*Exercise material:*
┌──

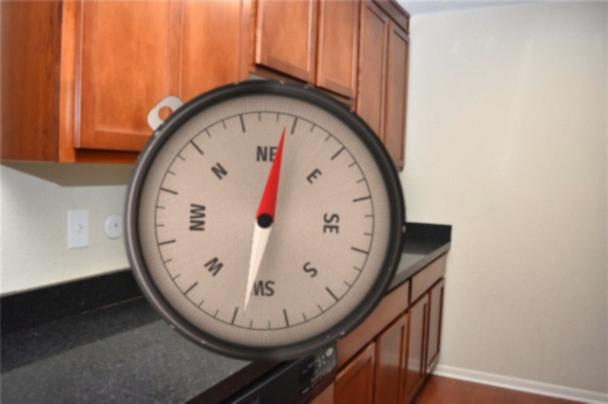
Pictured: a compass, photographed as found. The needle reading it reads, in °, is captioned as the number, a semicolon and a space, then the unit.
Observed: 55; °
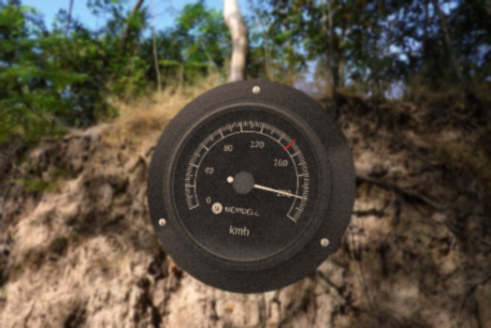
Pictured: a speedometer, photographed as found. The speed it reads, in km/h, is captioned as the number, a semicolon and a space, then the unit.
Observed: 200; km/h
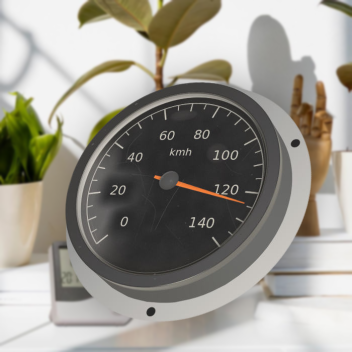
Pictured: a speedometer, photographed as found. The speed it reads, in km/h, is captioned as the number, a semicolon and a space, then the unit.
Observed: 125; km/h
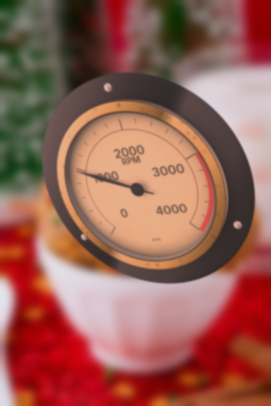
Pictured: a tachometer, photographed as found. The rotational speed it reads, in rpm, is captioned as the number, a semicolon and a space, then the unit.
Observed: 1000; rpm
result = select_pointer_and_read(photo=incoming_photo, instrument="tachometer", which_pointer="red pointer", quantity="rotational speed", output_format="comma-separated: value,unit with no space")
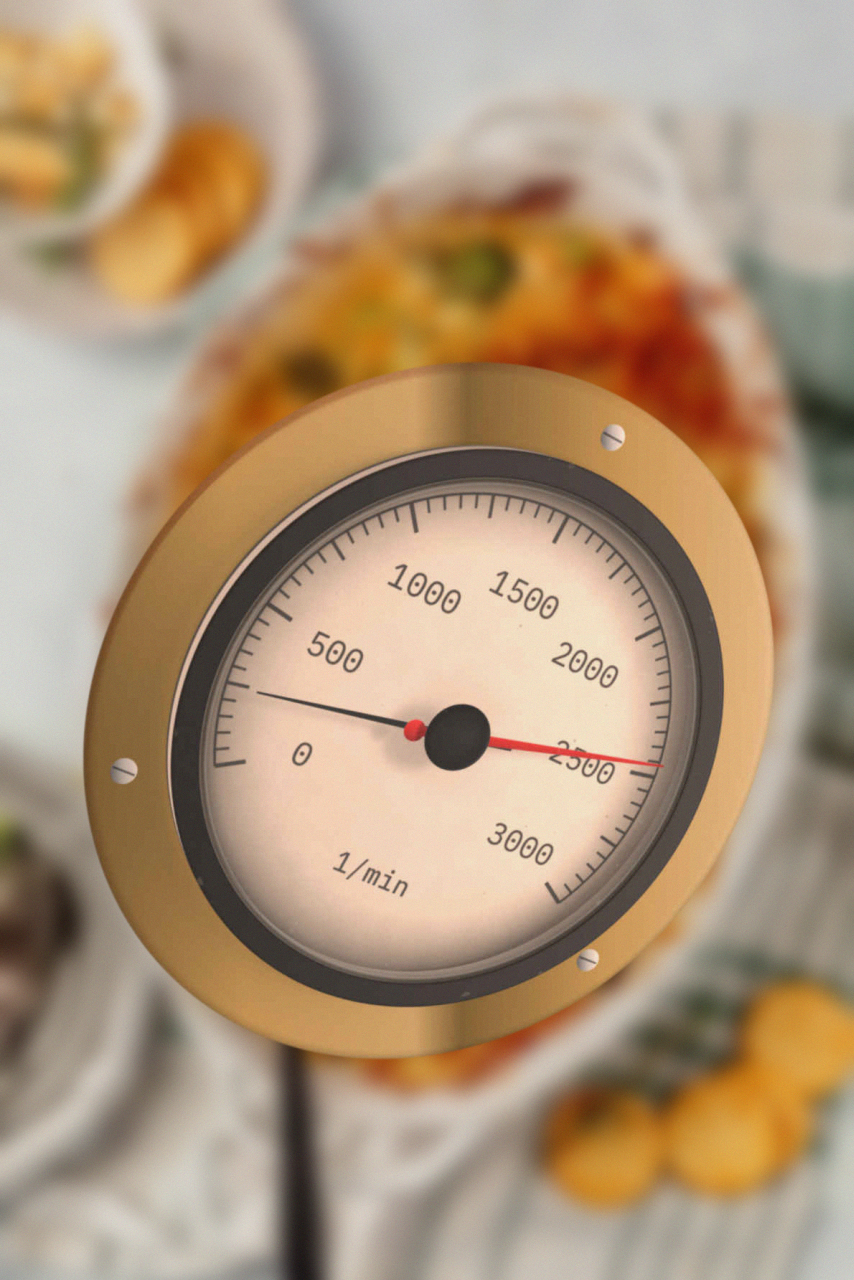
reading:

└──

Change "photographed as found" to "photographed in place" throughout the material above and reproduce it with nothing else altered, leaving out the pictures.

*Task answer:*
Pictured: a compass, photographed in place. The needle reading it reads, in °, is captioned as the number, a semicolon and a space, then the unit.
Observed: 55; °
Pictured: a speedometer, photographed in place. The speed it reads, in km/h, is captioned as the number, a semicolon and a space, then the unit.
Observed: 200; km/h
Pictured: a speedometer, photographed in place. The speed it reads, in km/h, is captioned as the number, a semicolon and a space, then the unit.
Observed: 125; km/h
Pictured: a tachometer, photographed in place. The rotational speed it reads, in rpm, is captioned as the number, a semicolon and a space, then the unit.
Observed: 1000; rpm
result = select_pointer_and_read(photo=incoming_photo, instrument="tachometer", which_pointer="red pointer", quantity="rotational speed", output_format="comma-separated: value,unit with no space")
reading:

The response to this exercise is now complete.